ANASTASION: For decades, lawyers have charged clients by the hour. The more hours a lawyer works, the bigger the profits for the firm. But one lawyer can only generate so many billable hours. So, what did firms do?

Ms. SUSAN HACKETT (Senior Vice President, Association of Corporate Council): They started hiring more and more attorneys, and a matter that might have been staffed with two or three lawyers in the past suddenly had five, 10, 15 lawyers all billing on the matter.

ANASTASION: Susan Hackett is with the Association of Corporate Council in Washington, D.C. Hackett says clients have always complained about the system, claiming it encourages inefficiency.

Ms. HACKETT: And while this sounds like common sense, in the legal marketplace this is a huge issue, because for decades, firms sent the bill and clients paid it. And if you didn't like it, then you couldn't afford to buy that firm's services.

ANASTASION: But that may be changing. With the slumping economy, corporate clients are slashing budgets, and law firms are feeling those cuts. Steven Williams monitors the legal marketplace for the Corporate Executive Board.

Mr. STEVEN WILLIAMS (Managing Director, General Counsel Roundtable, Corporate Executive Board): 2009 is going to be a tough year for law firms. There's about 30 major U.S. firms who have already laid off staff; another 20 major UK law firm have already laid off staff. They are looking for ways to lock in their customers and show to their customers that they're more flexible in the arrangements that they're willing to use.

ANASTASION: And as their clients look for efficiencies, the call to abandon the billable hour is growing louder. Attorney and mother of three Nicole Auerbach welcomes the change.

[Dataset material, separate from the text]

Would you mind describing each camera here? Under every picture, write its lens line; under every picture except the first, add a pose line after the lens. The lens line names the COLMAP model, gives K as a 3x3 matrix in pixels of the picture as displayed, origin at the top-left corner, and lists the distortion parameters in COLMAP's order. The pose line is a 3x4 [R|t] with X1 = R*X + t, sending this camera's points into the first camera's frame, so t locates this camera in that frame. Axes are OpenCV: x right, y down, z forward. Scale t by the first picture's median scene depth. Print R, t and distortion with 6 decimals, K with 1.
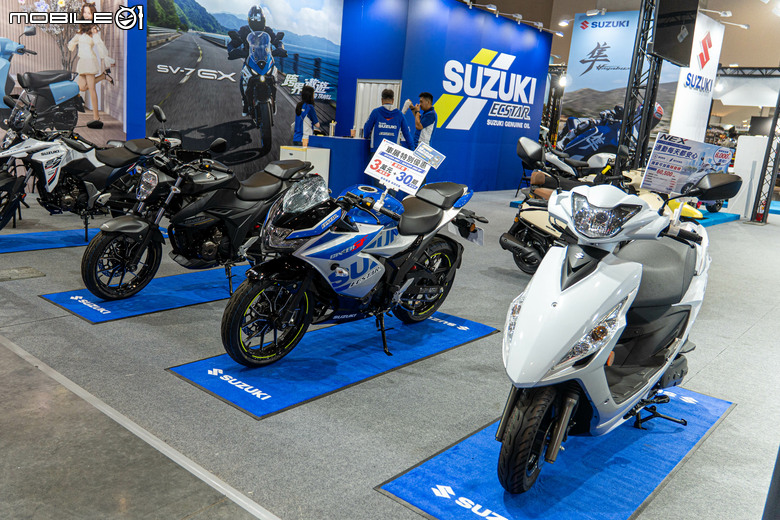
lens RADIAL K [[652.5, 0, 338.0], [0, 652.5, 259.5], [0, 0, 1]] dist [0.009783, 0.002229]
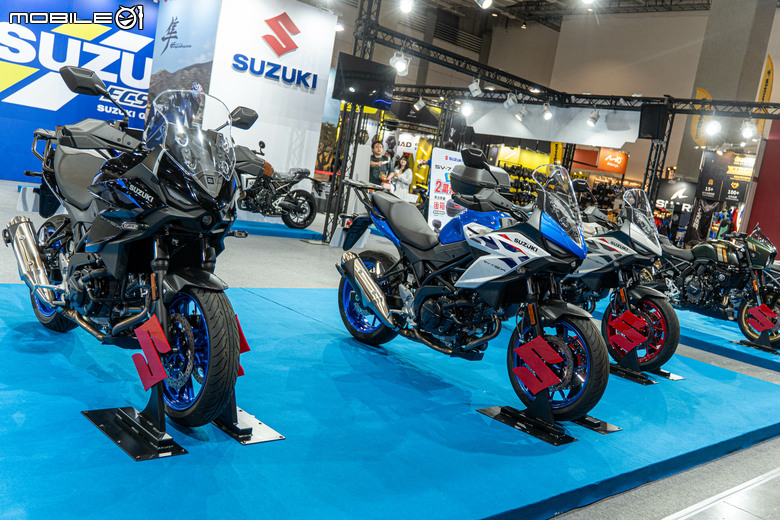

Ms. NICOLE AUERBACH (Partner, Valorem Law Group): As any working mother will tell you, when you are working full-time and you want to maintain your family life as well, you learn to be very, very efficient. If I wrote a brief, for example - a winning brief, by the way - you know, in half the time that the person in the office next to me did, that would be great for the client. But from the law firm's perspective, I was generating half as much revenue as the person next to me, you know, notwithstanding the fact that we both got the same end result.

ANASTASION: Ten months ago, Auerbach and several colleagues opened Valorem Law Group in Chicago. As self-described refugees from large law firms, Valorem's partners sought advice from clients on the changes they'd like to see.

Ms. AUERBACH: There were a lot of clients who finally said, listen, the number-one issue for me right now is cost control. I need to know what legal matters are going to cost from the front end. And I think the economic crisis has certainly emphasized that.

ANASTASION: Valorem's website proclaims that the billable hour is dead. Instead, they offer fixed fees, capped fees and fees based on outcome. A growing number of law firms now offer similar options, but they're in the minority.

Ms. PAM ROTHENBERG (Managing Partner, Womble Carlisle Sandridge & Rice, PLLC): I just don't think it's within the realm of possibility that the billable hour is going to just go away.

ANASTASION: Pam Rothenberg is a managing partner at Womble Carlisle Sandridge & Rice in Washington, D.C.

Ms. ROTHENBERG: There are thousands of lawyers and thousands of law firms across the country that bill on hourly-rate basis, and it would take a tsunami of change to have every law firm just throw it out. I think it's missing the point to focus on that. The point is to focus on what clients need.

ANASTASION: One thing everyone seems to agree on: law firms have to change the way they do business if they want to stay in business. And if that leads to the death of the billable hour, for many people it can't come soon enough. For NPR News, I'm Daniele Anastasion.